I ended up doing a year of volunteer service after graduation to keep discerning, but after that I figured I’d give it a try, at least for a year.
As I start my last semester of seminary five years later, I can look back and say it’s been good. I have to admit that there has been a long process of “grieving” celibacy for me. I honestly feel called to it, especially in the availability that it enables for God and neighbor through prayer and ministry, but there is certainly mourning that goes along with the road not taken.
Despite that, though, there have been many more joys. I’m getting to take the classes that I always secretly drooled over. I have time for prayer and reflection. I’ve been able to work at a parish in Mexico, an orphanage in Honduras, and teach a college-level course that traveled to India.
|Matthew Kuczora, C.S.C. (top photo) renews his vows and (bottom photo) with a young friend in Honduras.|
All those experiences were great—but it was a totally different feeling when Brandon’s mom asked if I would lead his funeral service. Brandon was Catholic, but his family didn’t want the funeral in a church and wondered if I could help.
It’s now or never
Prayer in a quiet chapel and the warm feeling of helping people in need are fine discernment tools, but this was an intense confrontation with the reality facing me: Do I embrace this offer and the bigger question of this vocation, or is it not really right for me?
I had never “done” a funeral before, let alone a friend’s funeral. Of course I told Brandon’s mom I would do it, and I poured myself into preparing for it. Somehow I held it together long enough for us to celebrate Brandon’s life, thank God for the days we had with him, and ask God to welcome him home and comfort our broken hearts.

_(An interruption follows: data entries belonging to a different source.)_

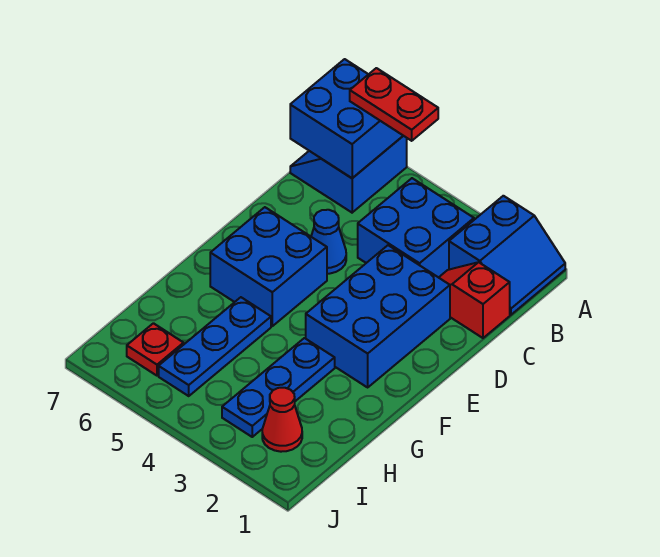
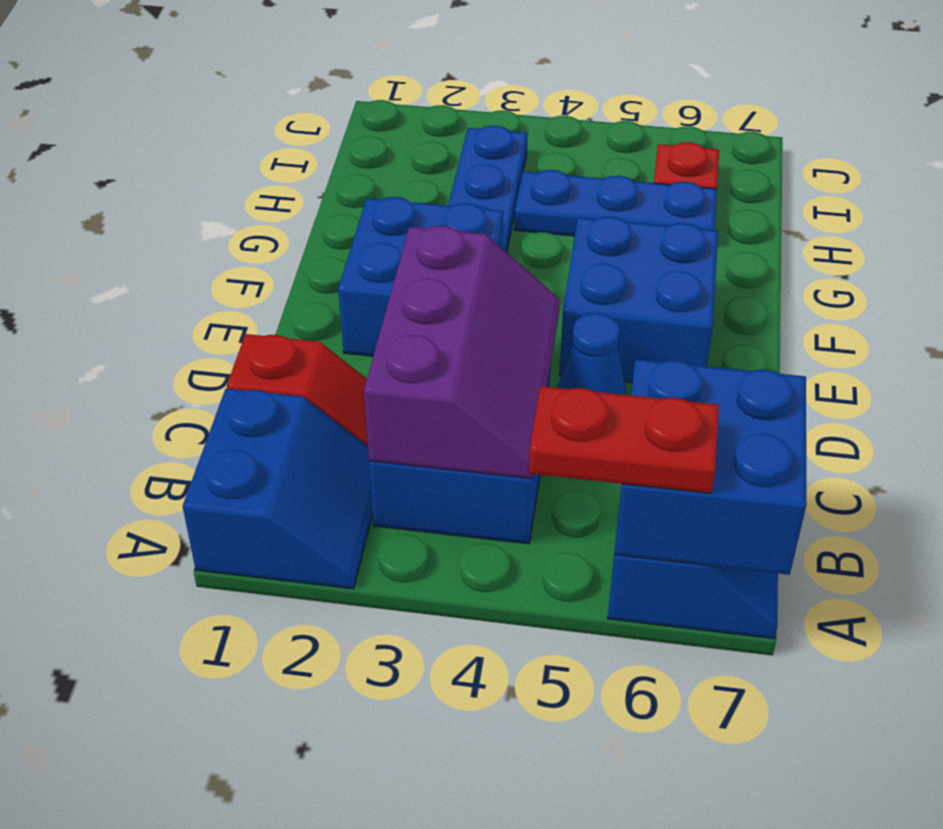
blue 2x2 slope [449,196,565,315] -> blue 2x2 slope turned to [183,388,373,589]
none -> purple 2x3 slope [364,226,560,479]
blue 2x3 brick [306,245,450,387] -> blue 2x2 brick [338,197,503,356]
blue 1x3 plate [159,297,271,396] -> blue 1x3 plate turned to [514,170,717,236]
red 1x1 cone [262,388,302,452] -> none

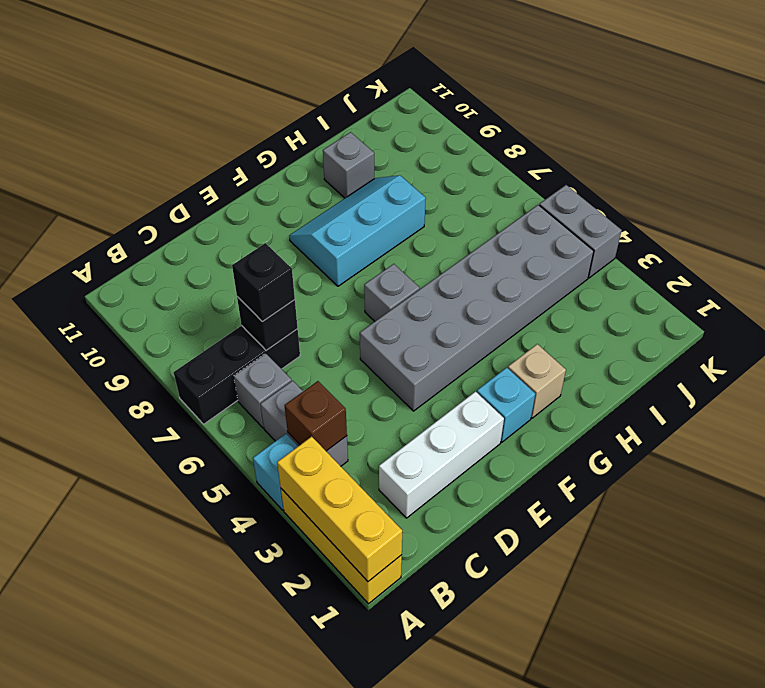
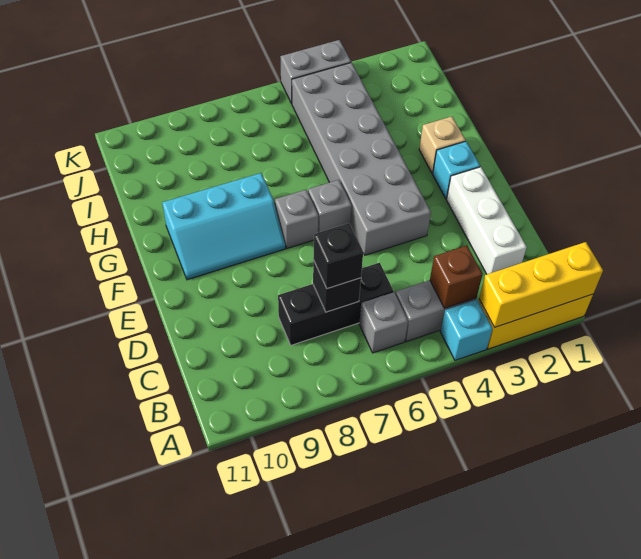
black 1x3 brick [174,326,300,424] -> black 1x3 brick turned to [278,263,393,345]
cyan 2x3 slope [289,175,426,286] -> cyan 2x3 slope turned to [162,173,285,280]
grey 1x1 brick [323,132,374,198] -> grey 1x1 brick moved to [275,190,319,248]

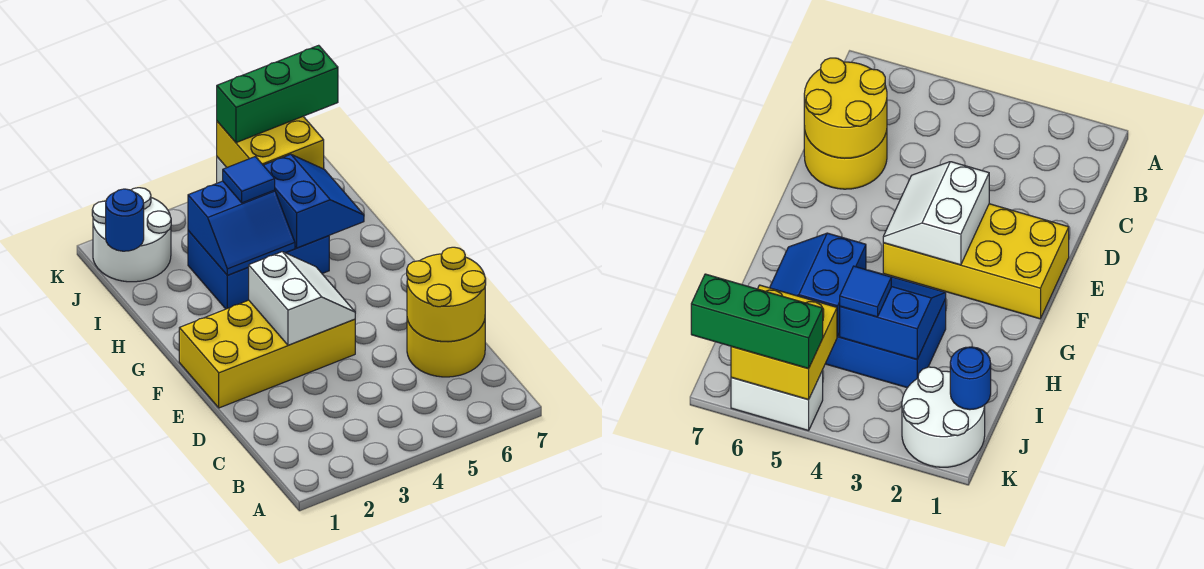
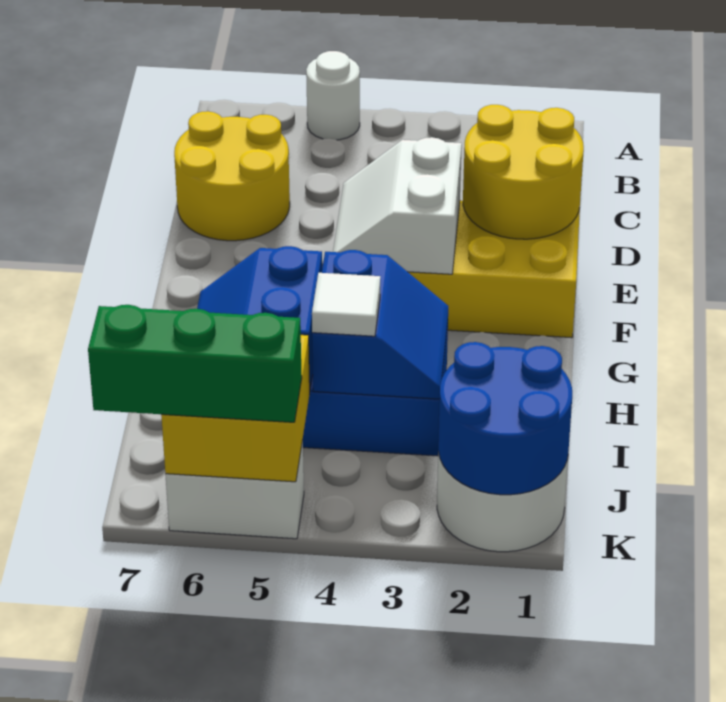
none -> white 1x1 round brick [306,51,360,140]
yellow 2x2 round brick [407,247,486,341] -> yellow 2x2 round brick moved to [463,105,584,239]
blue 2x2 slope [188,181,295,275] -> blue 2x2 slope turned to [312,250,448,399]
blue 1x1 tile [223,157,275,203] -> white 1x1 tile [312,273,380,336]
blue 1x1 round brick [106,189,144,251] -> blue 2x2 round brick [438,342,572,495]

At the graveside service, as Marines fired a final salute and gave a flag to Brandon’s mom, it was an awful, sickening time, but I was never so glad to be in religious life. I didn’t try to offer any answers but by just being there as a religious it was different than my role as a friend. People looked to me to lead them in prayer and to talk to them about death and suffering, resurrection and God’s love. I was humbled by how people came to me, grasping to find God in this sadness and how important it was for them to find some sign of hope in me. I was amazed at how God gave me the strength to find words when I could and to mourn silently with people when there were no words.
All the years of discernment and all the classes helped me to know about loving service, and in my heart I could feel that priesthood in Holy Cross was right for me, but walking with people through Brandon’s funeral was the first time I really experienced what religious life and priesthood were all about. That gives me strength and joy to take final vows in August 2011, knowing that is what God is calling me to and what a wonderful and needed life it is.